KoordASIO feature list:
Performance should in virtually all cases match or exceed that of ASIO4ALL, while also offering the important "Shared" mode.
In Exclusive mode with the FlexASIO/KoordASIO driver, users often report latencies around 5ms!
In Shared mode it is typically more like 20ms.
That's not all though! It gets better....
Integration
FlexASIO/KoordASIO can be quite easily integrated into any existing app that uses the ASIO SDK.
This means that we can build in an ASIO driver into Jamulus, so that there are literally no extra run-time dependencies at all, and the user can start using Jamulus "out of the box" after installation. Not only that, but it is more performant and feature-ful than the closed-source alternatives.

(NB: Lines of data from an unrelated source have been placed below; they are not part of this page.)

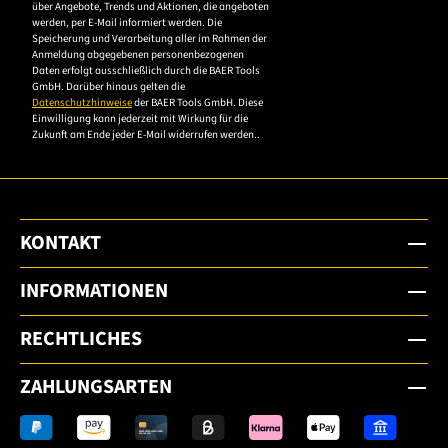
die
über Angebote, Trends und Aktionen, die angeboten
werden, per E-Mail informiert werden. Die
Datenschutzerklärung,
Speicherung und Verarbeitung aller im Rahmen der
um sich anzumelden.
Anmeldung abgegebenen personenbezogenen
Daten erfolgt ausschließlich durch die BAER Tools
GmbH. Darüber hinaus gelten die
Datenschutzhinweise
der BAER Tools GmbH. Diese
Einwilligung kann jederzeit mit Wirkung für die
Zukunft am Ende jeder E-Mail widerrufen werden..
KONTAKT
INFORMATIONEN
RECHTLICHES
ZAHLUNGSARTEN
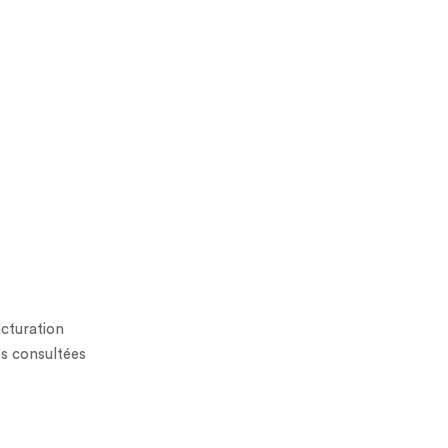
cturation
es consultées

I have already done this with our fork of Jamulus, "Koord-RealTime" - it's only necessary to do some minor changes in the Jamulus Windows sound codebase and the build process in order to integrate this universal ASIO library into the Windows build of Jamulus. Please take a look! We have a working 64bit Koord-RealTime client installer with integrated ASIO here. (Note: this testing build assumes installation to default location "C:\Program Files\Koord-RealTime")
The driver is internal to Koord-RealTime/Jamulus and is thus not registered globally on the system. KoordASIO standalone and any other ASIO drivers can be safely installed and used alongside it.
No need for warnings about no installed ASIO drivers! There's always one built in.
Autobuild changes
No longer do we need to warn the Windows Jamulus user at any point about ASIO4ALL, which means we don't need the nsProcess part, which in turn means we don't need the complex NSIS installer code and can use a radically simpler installer like InnoSetup - also open-source, easy to do automated installation, and able to generate an installer with just a few lines of config.
I also optimised the Jamulus build somewhat on Windows, removing unused bundled DLLs for Qt and loading only specific MSVC DLLs, rather than using the vcredist tool which adds a lot of flab to the installer. The 64bit build of Koord-RealTime is now about 13Mb rather than about 75mb for the unified installer for Jamulus, if anybody still cares about filesizes :)
(I may produce a separate 32bit installer if I can be convinced that anybody still uses or needs 32bit Windows in 2021. When can we leave it behind??)
I look forward to any feedback from the upstream dev community.